## EXCERPTED PASSAGE:

-.-.-

Asbestos is a hazardous substance that causes ill-health to anyone who disturbs it and was used in household products and building materials. Fortunately, asbestos is no longer used or imported in the UK (it was banned in 1999) due to the health hazards it creates.

Where is Asbestos found in rental properties?

The use of asbestos was particularly popular during the 1950s to 1980s, so pay particular attention if you rent out a property that was built or refurbished during this period.

Asbestos was used so extensively because it possesses many idyllic properties. Amongst other things, asbestos is strong, incombustible, heat-resistant, cheap, sound absorbent and can control condensation. It could be used to make all sorts of products – from roof tiles to kitchen paper – making it easy to see why it was so popular.

Consequently, in a rental property asbestos may be found in almost any material. Some of the most common locations include:

  • Textured wall and ceiling coatings, such as Artex.
  • Floor tiles
  • Asbestos insulating board in walls, ceilings and doors.
  • Baking paper and cardboard.
  • Fire blankets and fire doors.
  • Roof felt.
  • Guttering and pipe work.
  • Bath panels.
  • Garage roofs.

Who is at risk from Asbestos?

-.-.-

## DATASET CONTENT:
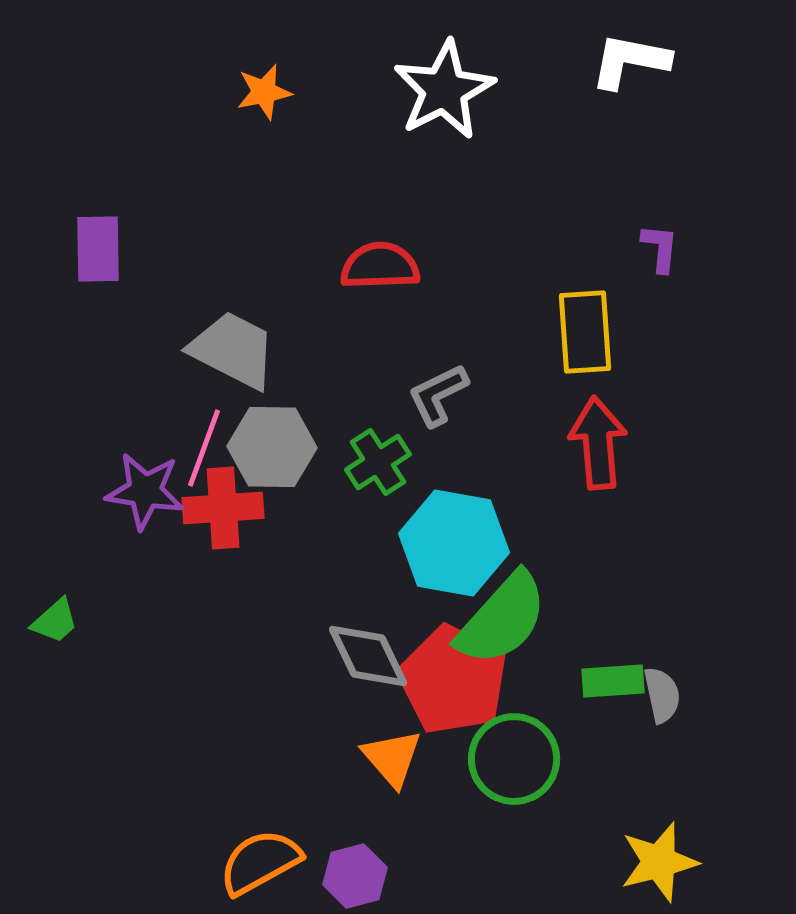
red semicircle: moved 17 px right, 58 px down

-.-.-

## AIM 1:
Retype the portion of the asbestos passage that begins at the words "Where is Asbestos" and stops after "during this period.".
## AIM 2:
Carry the text on asbestos in rental properties forward from its final line.

## ANSWER 1:
Where is Asbestos found in rental properties?

The use of asbestos was particularly popular during the 1950s to 1980s, so pay particular attention if you rent out a property that was built or refurbished during this period.

## ANSWER 2:
Anyone who disturbs or damages an asbestos containing material, and who consequently inhales the harmful fibres, is at risk from ill-health.

Tradesmen such as plumbers, carpenters, electricians and gas fitters are most at risk, as are those who take part in any other sort of building repair or refurbishment, like plasterers, roofers, decorators and heating engineers.


What are Landlords’ legal responsibilities?

Under the Control of Asbestos Regulations 2012 (CAR 2012), employers and the self-employed must prevent people from being exposed to asbestos or else reduce the risk to as low a level as possible.

These regulations apply to landlords but the legislation is somewhat confusing, as the law only refers to ‘non-domestic’ properties. This means that you have a legal responsibility to assess the risks from asbestos in all common parts where people don’t live, such as entrance halls, stairways, shared roof-spaces, shared garages, boiler rooms and communal gardens.

The law requires you to find out if asbestos is present in these communal parts and protect people from the hazards. If you locate asbestos containing materials then you should make a record of the location and type of asbestos and ensure a plan is in place to manage the risks and monitor any changes in its condition.

If you intend to instruct tradesmen to work on your property then you should inform them of the presence of asbestos (or suspected presence) before they begin work.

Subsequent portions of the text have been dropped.